Hayatta bazı insanlar var ki, düşündükleri, söyledikleri ve yaptıklarıyla insanın aklını zorlayan bir noktada duruyorlar. Sanki zihinleriyle, duygularıyla, hatta davranışlarıyla sağlıksız bir döngünün içinde sıkışmış gibiler. Belki geçmişte yaşadıkları bir travma, belki farkında bile olmadıkları bir duygu eksikliği onları bu hale getirmiştir. Ama ne olursa olsun, hem kendilerine hem de etraflarındakilere zarar verdiklerini görmek hiç zor değil.


Düşünceleri öyle bir bozulmuş ki, bazen doğruyu yanlıştan ayıramıyorlar. Mesela, yalan söylemek onlar için neredeyse nefes almak kadar doğal hale gelmiş. Kendi çıkarları için başkalarını kullanmayı, incitmeyi ya da hayal kırıklığına uğratmayı normal bir şeymiş gibi görüyorlar. Sanki içinde bulundukları bu çürümüşlüğün farkında değiller ya da belki farkında olup umursamıyorlar.


Davranışları da aynı şekilde. Bir insanın, başka birine bilerek zarar verebilecek noktaya nasıl geldiğini anlamak zor geliyor bazen. İnsan üzülür, sinirlenir, hata yapar; ama bu kişiler için zarar vermek neredeyse bir alışkanlık, bir yaşam tarzı haline gelmiş gibi. Manipüle etmek, aldatmak, hatta açık açık kötülük yapmak onlar için sıradan bir şey. Ve en acısı, bunları yaparken kendilerini haklı görmeleri.

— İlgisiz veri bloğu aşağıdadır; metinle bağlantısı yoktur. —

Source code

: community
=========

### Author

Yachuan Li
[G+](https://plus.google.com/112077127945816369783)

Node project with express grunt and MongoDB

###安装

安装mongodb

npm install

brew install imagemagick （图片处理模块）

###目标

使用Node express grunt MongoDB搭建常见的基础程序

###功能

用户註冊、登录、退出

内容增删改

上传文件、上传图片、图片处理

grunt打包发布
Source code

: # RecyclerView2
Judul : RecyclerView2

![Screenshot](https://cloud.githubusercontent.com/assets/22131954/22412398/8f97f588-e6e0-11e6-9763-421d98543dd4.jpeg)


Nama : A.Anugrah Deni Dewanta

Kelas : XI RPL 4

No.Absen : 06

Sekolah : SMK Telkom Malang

Belki en çok zorlandığım şey, bu tür insanlarla nasıl başa çıkacağımı bilmemek. Onları değiştirmek mümkün değil, bunu biliyorum. Ama bir yandan da insan, böyle bir karanlığın içinde kendini korumanın yolunu bulmak zorunda. Çünkü onların zehrine kapılırsan, farkında bile olmadan sen de aynı döngünün içine düşebilirsin.


Bu yüzden, bu tür insanlarla arama sınırlar koymayı öğreniyorum. Kendimi korumayı, onların yarattığı duygusal tahribatın beni ele geçirmesine izin vermemeyi seçiyorum. Onlar kendi karanlıklarında kaybolurken, benim ışığımı söndürmelerine izin vermemeye kararlıyım.